TASK TO CARRY OUT: Convert every line of the rows below into a Markdown table with two columns, Line No and Text, numbering each line and skipping blank lines. Leave the pictures out.

WORKING DATA:
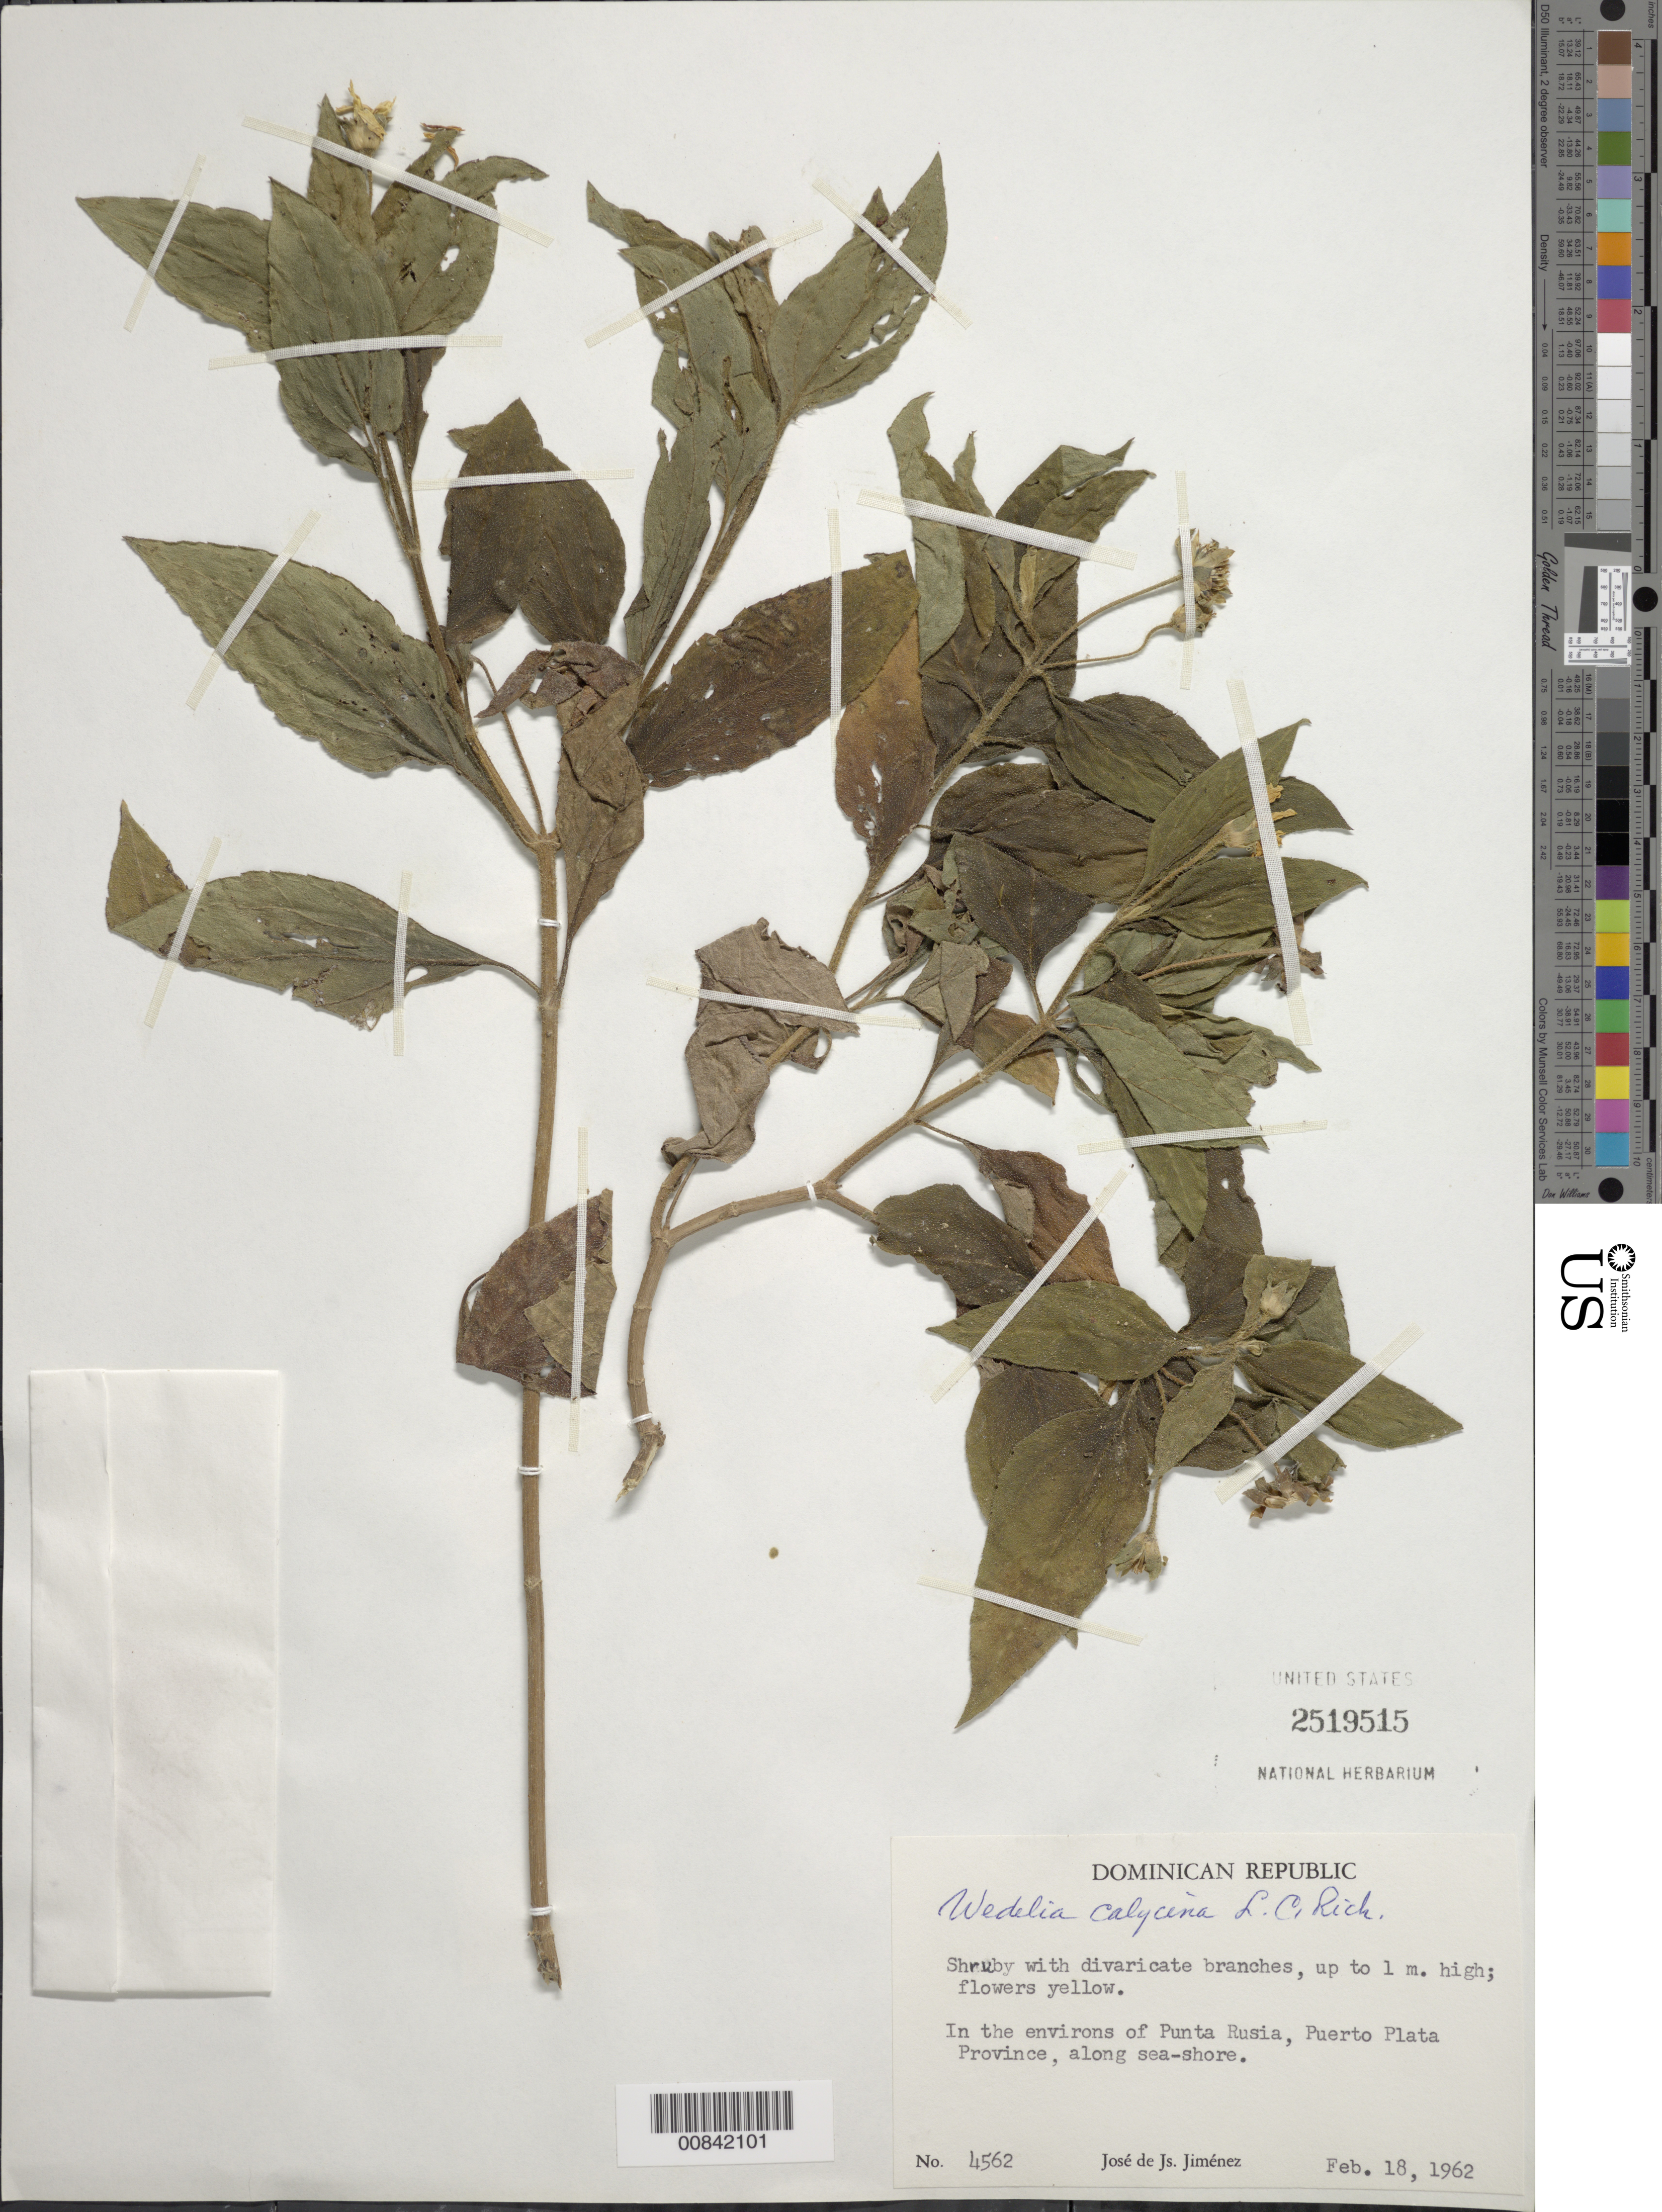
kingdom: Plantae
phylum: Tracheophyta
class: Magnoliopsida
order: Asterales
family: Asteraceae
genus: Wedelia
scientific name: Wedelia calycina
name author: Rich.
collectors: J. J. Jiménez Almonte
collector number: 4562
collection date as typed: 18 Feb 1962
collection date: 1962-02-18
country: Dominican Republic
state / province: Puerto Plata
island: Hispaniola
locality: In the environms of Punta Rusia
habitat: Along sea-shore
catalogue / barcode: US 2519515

EXERCISE RESPONSE:
| Line No | Text |
|---|---|
| 1 | kingdom: Plantae |
| 2 | phylum: Tracheophyta |
| 3 | class: Magnoliopsida |
| 4 | order: Asterales |
| 5 | family: Asteraceae |
| 6 | genus: Wedelia |
| 7 | scientific name: Wedelia calycina |
| 8 | name author: Rich. |
| 9 | collectors: J. J. Jiménez Almonte |
| 10 | collector number: 4562 |
| 11 | collection date as typed: 18 Feb 1962 |
| 12 | collection date: 1962-02-18 |
| 13 | country: Dominican Republic |
| 14 | state / province: Puerto Plata |
| 15 | island: Hispaniola |
| 16 | locality: In the environms of Punta Rusia |
| 17 | habitat: Along sea-shore |
| 18 | catalogue / barcode: US 2519515 |